By Nadav Cohen
Ever wondered what role multiple cameras play on your smartphone? Here, we break it down for you, and show why, with AI-based imaging, the dual camera is here to stay.
The field of computer 3D perception has been developing rapidly since smartphones took the front stage of personal-consumer technology. Since HTC released the first dual camera smartphone in 2011, leading tech companies such as Apple and Samsung have set a standard of using multiple rear cameras.
As the trend of smartphone photography has become more popular, the demand for high quality images has increased. But small camera systems, which don’t involve heavy parts and large glass lenses, have several optical limitations. AI algorithms have therefore been developed to mimic the professional effects which were previously not achievable on smartphones. But what role do these multiple cameras play, and how do they help overcome the size limitations?
Portrait mode: a critical smartphone feature
A key smartphone camera feature which has soared in popularity is portrait mode, which uses an effect called ‘bokeh’. Here, objects in the background appear blurry, and objects in the foreground appear in sharp focus. Portrait mode has become one of the most popular smartphone camera features in recent years, empowering consumers with what was previously only available with powerful professional cameras.

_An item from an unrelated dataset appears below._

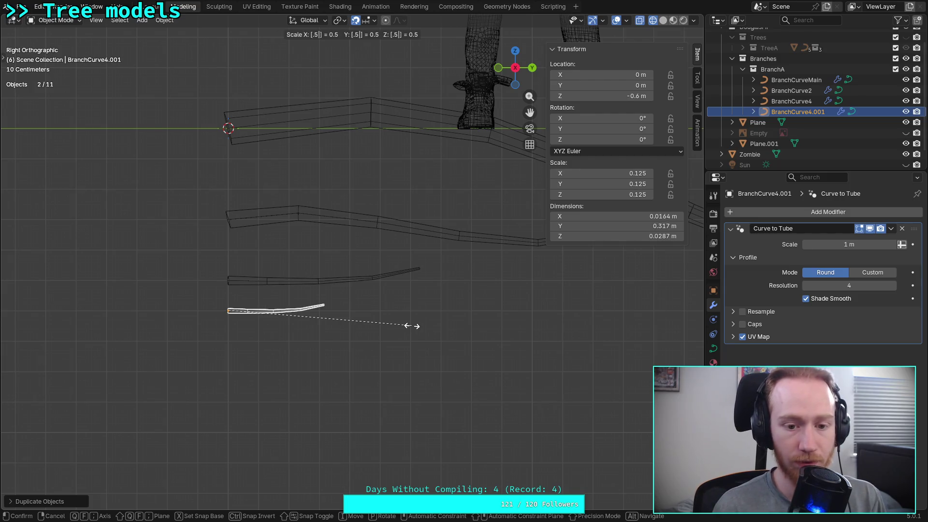
key(Return)
scroll(280, 381, up, 6)
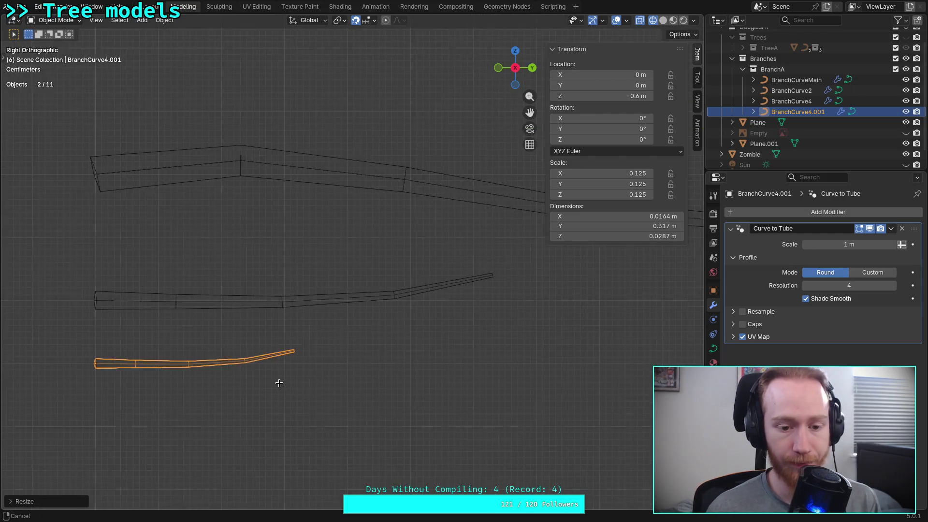
key(Tab)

Traditionally, this effect involves creating a shallow depth of field by setting a wide aperture, which leads to a sharp subject and a blurry background. It can be easily achieved on any DSLR camera, but is very difficult to achieve on small smartphone cameras due to size limitations. Due to the bokeh effect’s popularity, smartphone companies have developed digital variants which mimic this effect. As the distance of a certain object from the camera is directly related to its amount of blur in the final image, a depth map is necessary to create a realistic digital bokeh effect.
Depth mapping: the key to digital bokeh
A depth map is the key to creating the effect artificially, by mapping out which objects are nearer and further from the camera. But producing a reliable depth map for a given scene is no trivial task. As neural networks have proven to be superior for vision perception tasks, deep learning algorithms are commonly used for depth perception. There are two main approaches: Monocular (single camera) and Stereo (two cameras).
Stereo depth estimation
Stereo depth estimation is considered to be the closest approach to the natural way to perceive depth, as our brain processes information from two eyes. The logic is simple: matching two images from two rectified cameras shows a large displacement to close objects, while far away objects show less displacement. Processing this information is key for both human and machine depth perception.

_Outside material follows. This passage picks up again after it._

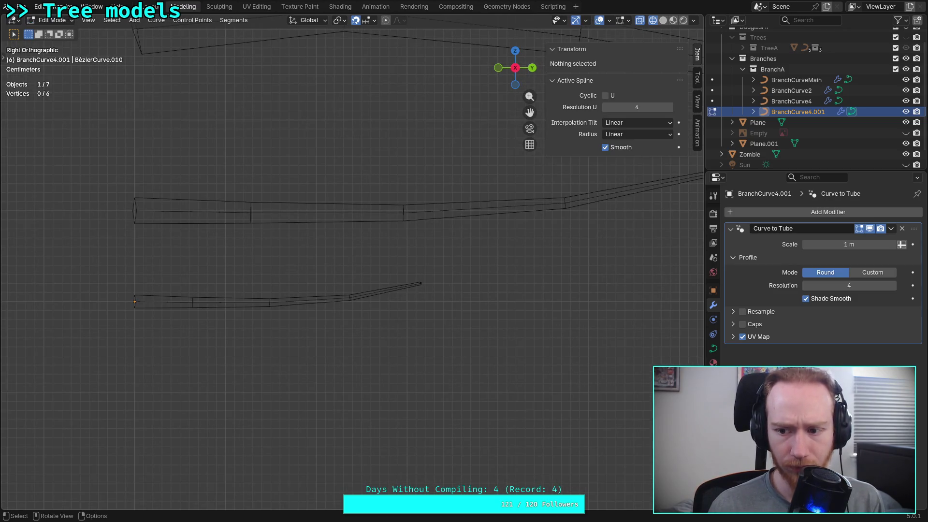
- Set the twig's tube profile resolution to 5 and its spline Resolution U to 2
click(806, 285)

Fig 1: A simplified illustration of the parallax of an object against a distant background due to a perspective shift. When viewed from "Viewpoint A", the object appears to be in front of the blue square. When the viewpoint is changed to "Viewpoint B", the object appears to have moved in front of the red square.
Source: JustinWick at English Wikipedia, CC BY-SA 3.0 <http://creativecommons.org/licenses/by-sa/3.0/>, via Wikimedia Commons
Monocular depth estimation
Monocular depth is more reliant on other useful information such as patterns, lighting, and object recognition. Although these details can yield useful information for depth perception, the single camera approach holds many shortcomings as it is mostly reliant on memory. (Imagine seeing a cat; we can assume its depth as we know its probable size.)

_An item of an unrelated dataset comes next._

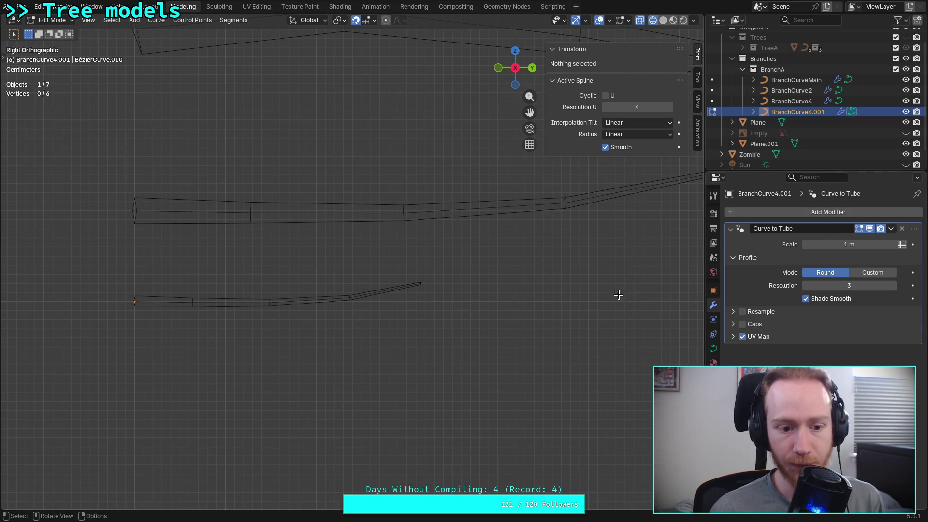
click(893, 286)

Stereo vs mono: so which is better?
The reliance on recognized patterns may cause obvious mistakes with the monocular approach, as unseen patterns can easily fool monocular networks. In addition, without parallax, objects can appear closer or farther away with just changing their scale. Stereo networks can easily avoid these mistakes using the additional parallax information.
As monocular algorithms do not use real depth information, they tend to cluster objects to different depths without regard to the depth difference between the objects. This may cause the main object to appear to stay at a consistent depth, even when moving back and forth. This in return results in a synthetic blur when used for creating a bokeh effect.
Using real depth information in the learning process tends to result in better perception of small details, as separating these details from others based on monocular information alone is a hard task. The stereo approach therefore largely leads to higher accuracy in depth estimation.
Fig 2: The top row shows stereo output, and the middle row shows monocular output. The stereo output provides more accurate maps, whereas the monocular output is less accurate and less sensitive to small details. For example, the wall has uniform depth, but the mono output perceives it as having varying depth. This is because the pictures hanging on the walls confuse the mono imaging, tricking it into perceiving different depths. The stereo output is able to calculate these more accurately.
Depth estimation algorithms are becoming increasingly important in computer vision applications. In smartphones, there are other approaches being used; Google uses “dual pixel”, and Apple uses LiDAR. However, bearing in mind the limitations of the monocular approach, the dual camera system will continue to play a critical role creating a bokeh (or portrait mode) effect, in smaller camera systems. We’ve become accustomed to seeing multiple cameras in smartphones, but we can expect to see them appearing in other small cameras, like laptops and webcams, very soon.